[Design files in plain text]
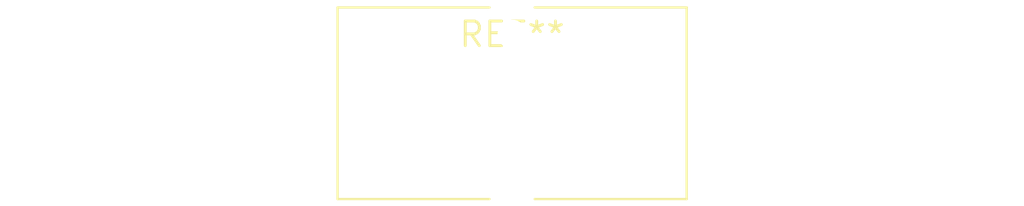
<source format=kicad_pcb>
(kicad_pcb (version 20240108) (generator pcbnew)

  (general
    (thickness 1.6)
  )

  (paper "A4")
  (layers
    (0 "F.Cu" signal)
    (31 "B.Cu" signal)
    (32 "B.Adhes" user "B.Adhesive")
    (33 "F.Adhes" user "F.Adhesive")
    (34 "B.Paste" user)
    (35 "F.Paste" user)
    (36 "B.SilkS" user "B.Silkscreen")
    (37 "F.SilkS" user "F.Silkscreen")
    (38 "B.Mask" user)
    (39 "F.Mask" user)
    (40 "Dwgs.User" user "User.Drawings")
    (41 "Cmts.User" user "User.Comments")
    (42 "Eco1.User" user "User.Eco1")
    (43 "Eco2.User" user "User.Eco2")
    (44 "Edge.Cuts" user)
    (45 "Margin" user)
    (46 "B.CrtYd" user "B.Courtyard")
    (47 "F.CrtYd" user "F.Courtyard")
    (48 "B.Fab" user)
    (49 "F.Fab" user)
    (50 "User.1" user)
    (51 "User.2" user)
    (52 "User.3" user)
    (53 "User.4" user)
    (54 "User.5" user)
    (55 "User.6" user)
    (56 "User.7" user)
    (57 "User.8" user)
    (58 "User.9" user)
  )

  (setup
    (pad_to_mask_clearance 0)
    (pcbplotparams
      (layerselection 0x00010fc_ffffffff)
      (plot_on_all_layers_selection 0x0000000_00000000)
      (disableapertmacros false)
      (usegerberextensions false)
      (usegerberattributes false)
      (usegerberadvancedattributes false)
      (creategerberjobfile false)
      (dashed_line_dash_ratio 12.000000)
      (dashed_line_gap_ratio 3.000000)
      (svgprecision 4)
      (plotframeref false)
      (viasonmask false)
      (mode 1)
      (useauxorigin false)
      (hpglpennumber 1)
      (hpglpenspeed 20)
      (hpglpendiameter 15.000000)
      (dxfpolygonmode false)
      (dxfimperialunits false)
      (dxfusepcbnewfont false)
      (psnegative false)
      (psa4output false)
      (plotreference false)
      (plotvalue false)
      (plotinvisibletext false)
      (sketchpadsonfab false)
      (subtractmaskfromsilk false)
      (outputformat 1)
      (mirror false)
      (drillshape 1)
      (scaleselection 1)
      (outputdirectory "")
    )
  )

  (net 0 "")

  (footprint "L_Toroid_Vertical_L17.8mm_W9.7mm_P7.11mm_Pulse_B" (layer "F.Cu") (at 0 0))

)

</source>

▶ **Work to complete**:
Your task is to reproduce exactly the lines that begin with the one containing "(usegerberattributes false)" and continue to the end of the data, both ends included.

▶ **Response to the task**:
      (usegerberattributes false)
      (usegerberadvancedattributes false)
      (creategerberjobfile false)
      (dashed_line_dash_ratio 12.000000)
      (dashed_line_gap_ratio 3.000000)
      (svgprecision 4)
      (plotframeref false)
      (viasonmask false)
      (mode 1)
      (useauxorigin false)
      (hpglpennumber 1)
      (hpglpenspeed 20)
      (hpglpendiameter 15.000000)
      (dxfpolygonmode false)
      (dxfimperialunits false)
      (dxfusepcbnewfont false)
      (psnegative false)
      (psa4output false)
      (plotreference false)
      (plotvalue false)
      (plotinvisibletext false)
      (sketchpadsonfab false)
      (subtractmaskfromsilk false)
      (outputformat 1)
      (mirror false)
      (drillshape 1)
      (scaleselection 1)
      (outputdirectory "")
    )
  )

  (net 0 "")

  (footprint "L_Toroid_Vertical_L17.8mm_W9.7mm_P7.11mm_Pulse_B" (layer "F.Cu") (at 0 0))

)

</source>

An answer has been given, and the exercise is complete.